The local BLAST program BLAST+ applications (downloaded from ftp://ftp.ncbi.nlm.nih.gov/blast/executables/LATEST) were performed on a Microsoft Windows platform (ftp://ftp.ncbi.nlm.nih.gov/blast/executables/blast+/LATEST/user_manual.pdf). The genome sequences of the 33 serotype reference strains plus 18 genome sequences already deposited in the GenBank database were used to build a local database. Each cps gene was compared to the local database using the BLASTn program with default parameters. The E-value cut off for a significant match was set at 10−10 [46]. Serotype-specific genes were identified when the BLAST results showed no similarity to sequences of other serotype strains.

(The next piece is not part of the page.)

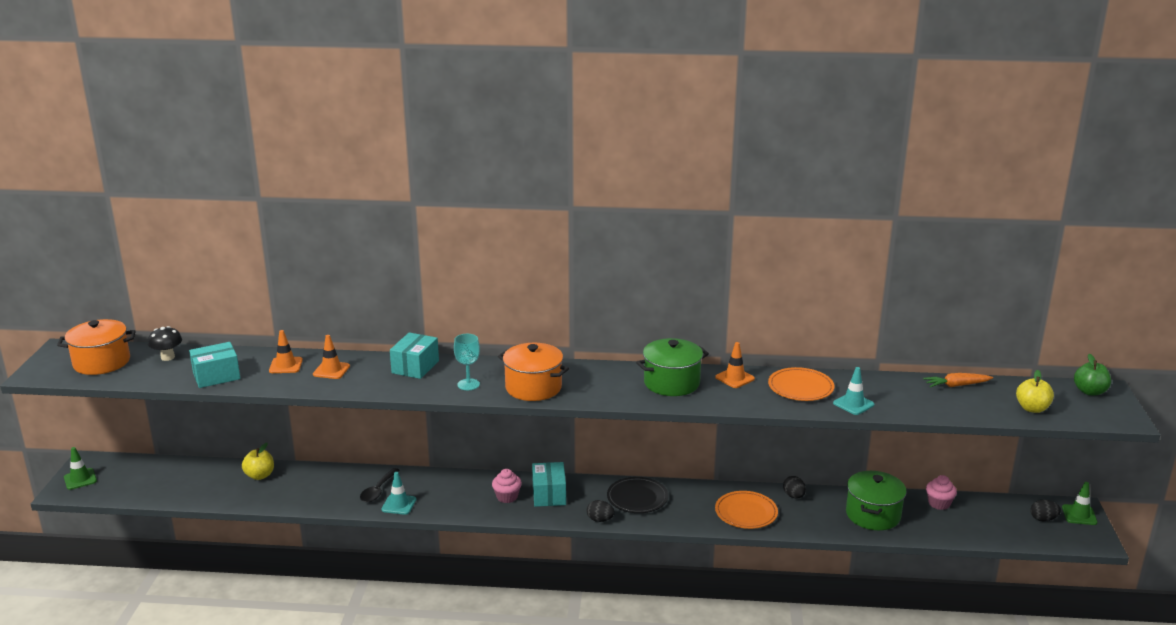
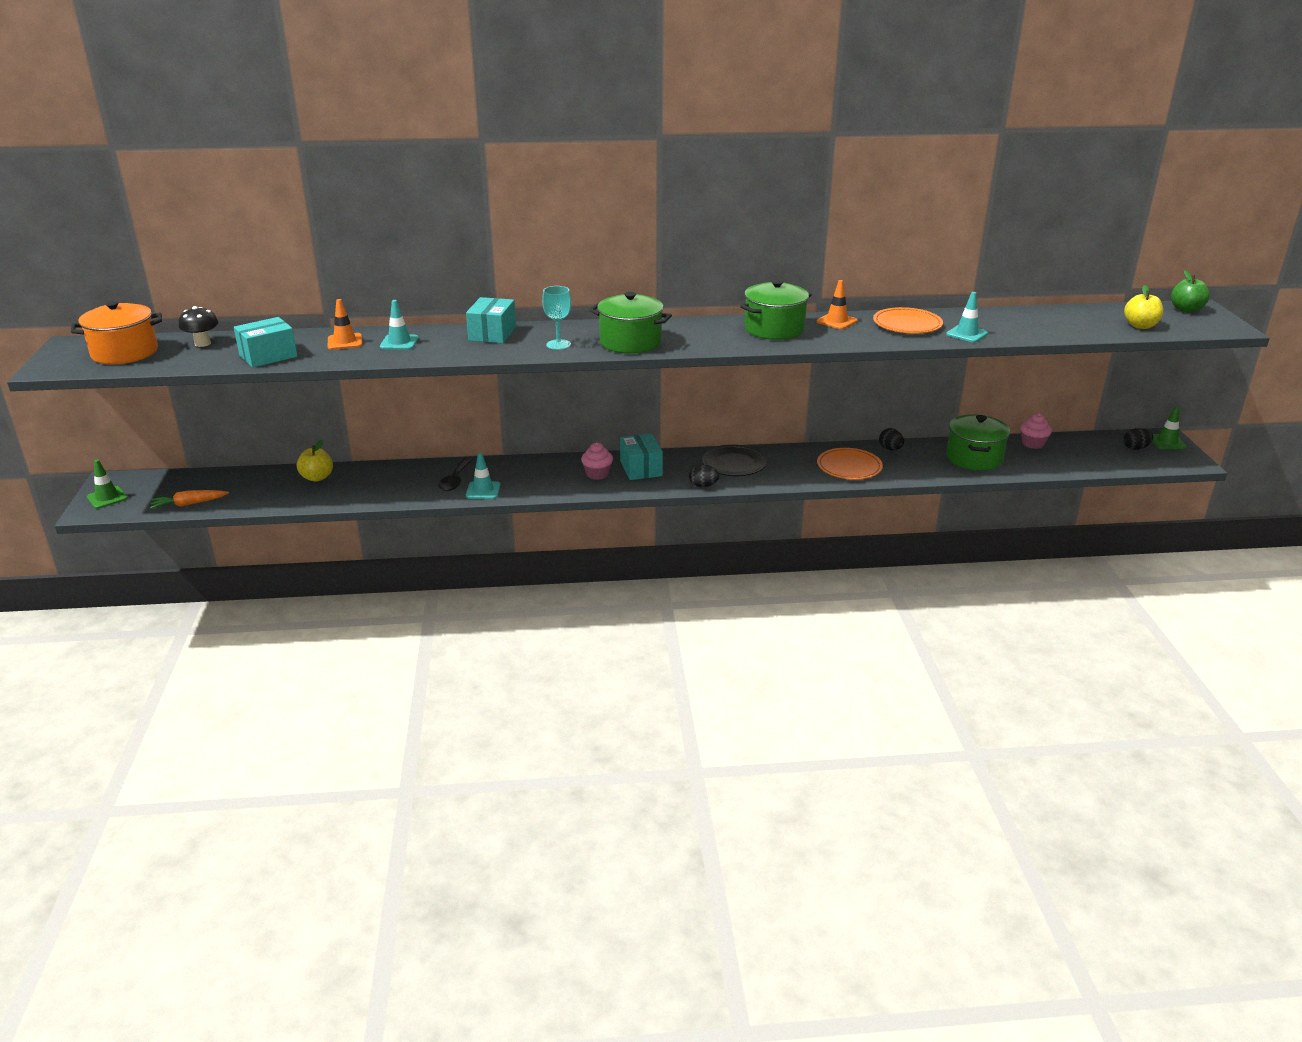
camera: 10 degrees left, 5 degrees up
(331, 370) = (399, 343): orange traffic cone -> turquoise traffic cone
(533, 387) = (630, 342): orange pot -> green pot
(956, 385) = (1058, 313): orange carrot -> orange carrot (189, 504)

Sequence alignment and comparisons were performed using the ClustalW program [47]. Phylogenetic trees for the wzy gene of the 33 reference strains and other spp. were generated using the neighbor-joining method using the program MEGA 5.0 [48].

Primer design

Using the Primer-BLAST program (), primers were designed to have similar physical characteristics in order to allow simultaneous amplification in the same conditions and multiplex reactions. The lengths of the primers were between 20 and 23 bp, their melting temperatures were between 47.91 and 50.94 °C, and the expected amplicon sizes ranged between 153 and 1,006 bp. The primers based on the conserved region of thrA, a housekeeping gene, were designed to serve as internal controls [49]. The GenBank accession numbers of the genes used for primer design for the mPCR are shown in Table 1. The primers were synthesized by Sangon Biotech (Shanghai) and dissolved in TE buffer (10 mM Tris-Cl, 1 mM EDTA [pH 8.0]) to obtain 20 µM stock solutions.

Table 1

Serotype specific primers used in this study.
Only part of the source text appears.